In autumn 1974, aged 26, she won an audition to become the concertmaster of the Iceland Symphony Orchestra, becoming the second concertmaster in the orchestra's history, and the first woman. Until her retirement in 2010, she led the orchestra under many of the world's most renowned conductors and soloists, some of the latter including Luciano Pavarotti, Claudio Arrau, Itzhak Perlman, and Mstislav Rostropovich.

Guðný has performed widely as soloist, including dozens of performances with the Iceland Symphony. In 2010, a CD was released of some of her performances with the orchestra, including concertos by Elgar and Britten (both premieres in Iceland), as well as the Austrian-born local composers Herbert H. Ágústsson and Páll Pampichler Pálsson. As a chamber musician, she was a founding member of the Reykjavík Trio in 1988, performing with them both in Iceland and abroad during its 30-year existence.

As a pedagogue, Guðný taught for decades at the Reykjavík School of Music. With the founding of the Iceland University of the Arts in 2002, she led the violin department there for more than a decade. Among her students are most of Iceland's leading violinists, such as Sigrún Eðvaldsdóttir, Sibbi Bernharðsson, Sif Tulinius and Elfa Rún Kristinsdóttir.

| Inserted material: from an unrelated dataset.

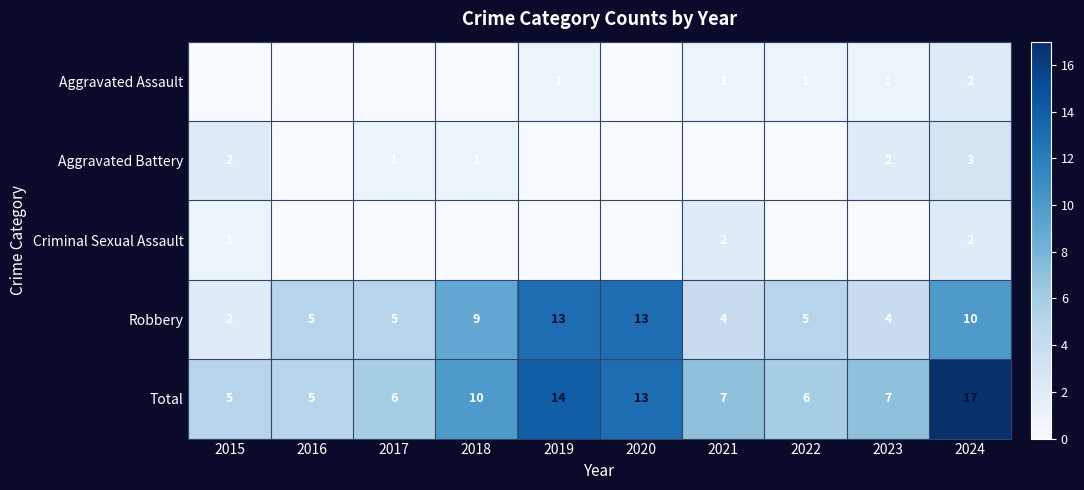

At which label is Total closest to 11?

2018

Guðný has received various honors and recognitions for her work. In 1989, she was made Commander of the Order of the Falcon for her contribution to music. She received the DV Culture Prize in 1990. Her CD of Icelandic solo violin music was nominated for the Icelandic Music Awards in 2003.

== Selected recordings ==

- Karólína Eiríksdóttir: In vultu solis. On Karólína Eiríksdóttir: Portrait. Iceland Music Information Center, 1991.
- Edvard Grieg: Violin Sonatas. With Peter Maté, piano. Japis, 1994.
- Jónas Tómasson: Vetrartré (Winter Trees). On Jónas Tómasson: Portrait. Iceland Music Information Center, 1997.
- Piano trios by Beethoven, Dvořák, and Jón Nordal. Reykjavík Piano Trio, with Gunnar Kvaran and Peter Maté. Japis, 1999.
- Icelandic Works for Solo Violin. Polarfonia Classics, 2002.
- Guðný Guðmundsdóttir: Fiðlukonsertar. With Iceland Symphony Orchestra. Smekkleysa, 2010.